Some 200 cataract patients in Myanmar will soon be able to see things more clearly thanks to a Chinese medical team providing free eye surgery treatment in the Southeast Asian country.
With a population of some 54 million people, Myanmar reportedly has at least 300,000 cataract patients.
81-year-old Aung Win is one of them.
He received free cataract surgery on his left eye in Yangon on Friday, after which his vision improved to 20/25, which is just slightly worse than average.
"It's just fine after the operation. Previously I could basically see nothing clearly. But now it's very clear."
The operation was conducted by a doctor from a Chinese medical team led by Peng Zhikun from the Aier Eye Hospital Group.
"The Loving Overseas Chinese—Brightness Action program is aimed at bringing charity and medical expertise together so as to bring brightness to underprivileged patients in the countries along the route of the Belt and Road Initiative."

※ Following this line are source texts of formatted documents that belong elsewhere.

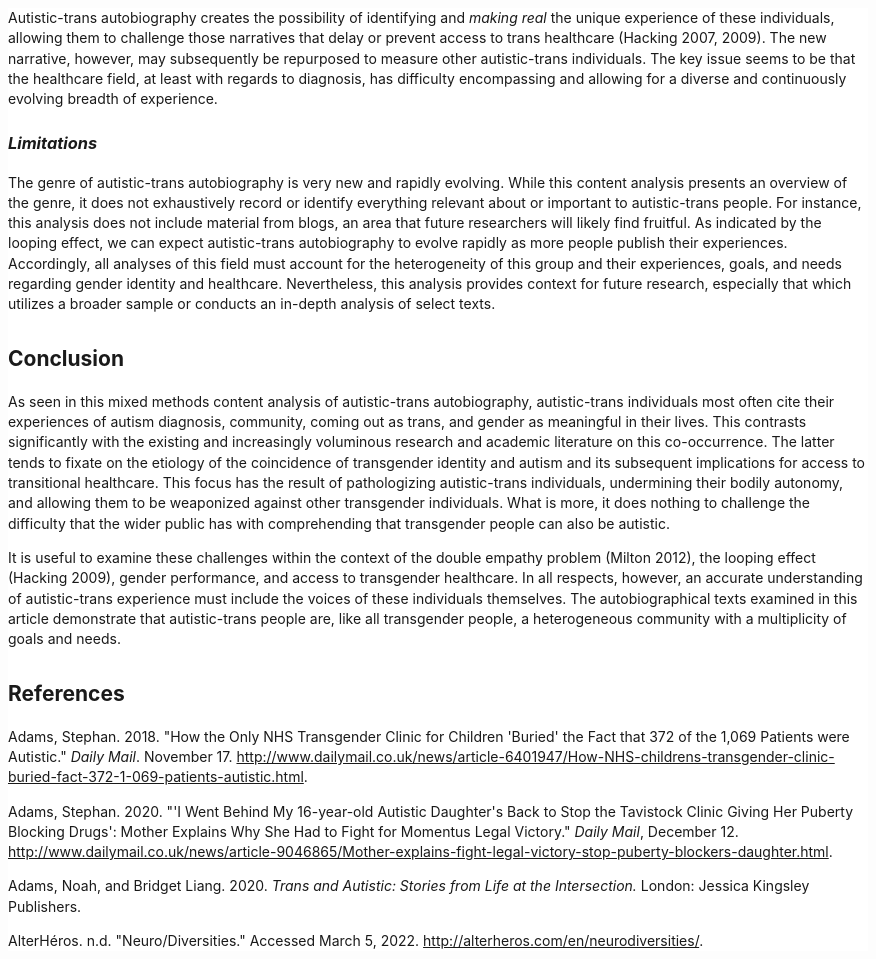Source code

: Autistic-trans autobiography creates the possibility of identifying and *making real* the unique experience of these individuals, allowing them to challenge those narratives that delay or prevent access to trans healthcare (Hacking 2007, 2009). The new narrative, however, may subsequently be repurposed to measure other autistic-trans individuals. The key issue seems to be that the healthcare field, at least with regards to diagnosis, has difficulty encompassing and allowing for a diverse and continuously evolving breadth of experience.

### ***Limitations***

The genre of autistic-trans autobiography is very new and rapidly evolving. While this content analysis presents an overview of the genre, it does not exhaustively record or identify everything relevant about or important to autistic-trans people. For instance, this analysis does not include material from blogs, an area that future researchers will likely find fruitful. As indicated by the looping effect, we can expect autistic-trans autobiography to evolve rapidly as more people publish their experiences. Accordingly, all analyses of this field must account for the heterogeneity of this group and their experiences, goals, and needs regarding gender identity and healthcare. Nevertheless, this analysis provides context for future research, especially that which utilizes a broader sample or conducts an in-depth analysis of select texts.

## Conclusion

As seen in this mixed methods content analysis of autistic-trans autobiography, autistic-trans individuals most often cite their experiences of autism diagnosis, community, coming out as trans, and gender as meaningful in their lives. This contrasts significantly with the existing and increasingly voluminous research and academic literature on this co-occurrence. The latter tends to fixate on the etiology of the coincidence of transgender identity and autism and its subsequent implications for access to transitional healthcare. This focus has the result of pathologizing autistic-trans individuals, undermining their bodily autonomy, and allowing them to be weaponized against other transgender individuals. What is more, it does nothing to challenge the difficulty that the wider public has with comprehending that transgender people can also be autistic.

It is useful to examine these challenges within the context of the double empathy problem (Milton 2012), the looping effect (Hacking 2009), gender performance, and access to transgender healthcare. In all respects, however, an accurate understanding of autistic-trans experience must include the voices of these individuals themselves. The autobiographical texts examined in this article demonstrate that autistic-trans people are, like all transgender people, a heterogeneous community with a multiplicity of goals and needs.

## References

Adams, Stephan. 2018. "How the Only NHS Transgender Clinic for Children 'Buried' the Fact that 372 of the 1,069 Patients were Autistic." *Daily Mail*. November 17. <http://www.dailymail.co.uk/news/article-6401947/How-NHS-childrens-transgender-clinic-buried-fact-372-1-069-patients-autistic.html>.

Adams, Stephan. 2020. "'I Went Behind My 16-year-old Autistic Daughter's Back to Stop the Tavistock Clinic Giving Her Puberty Blocking Drugs': Mother Explains Why She Had to Fight for Momentus Legal Victory." *Daily Mail*, December 12. <http://www.dailymail.co.uk/news/article-9046865/Mother-explains-fight-legal-victory-stop-puberty-blockers-daughter.html>.

Adams, Noah, and Bridget Liang. 2020. *Trans and Autistic: Stories from Life at the Intersection.* London: Jessica Kingsley Publishers.

AlterHéros. n.d. "Neuro/Diversities." Accessed March 5, 2022. <http://alterheros.com/en/neurodiversities/>.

Peng Zhikun adds that "Loving Overseas Chinese—Brightness Action" is also a practical result of the implementation plan on health cooperation, a collaboration between China and the World Health Origanisation under the Belt and Road Initiative. The implementation plan was signed last week in Beijing.
The China inspired Belt and Road initiative brings together more than 60 countries across Asia, Africa, the Middle East and Europe in economic and cultural cooperation.
Chinese medical workers are scheduled to provide similar free operations to cataract patients in other Southeast Asian nations including Cambodia, the Philippines and Thailand later this year.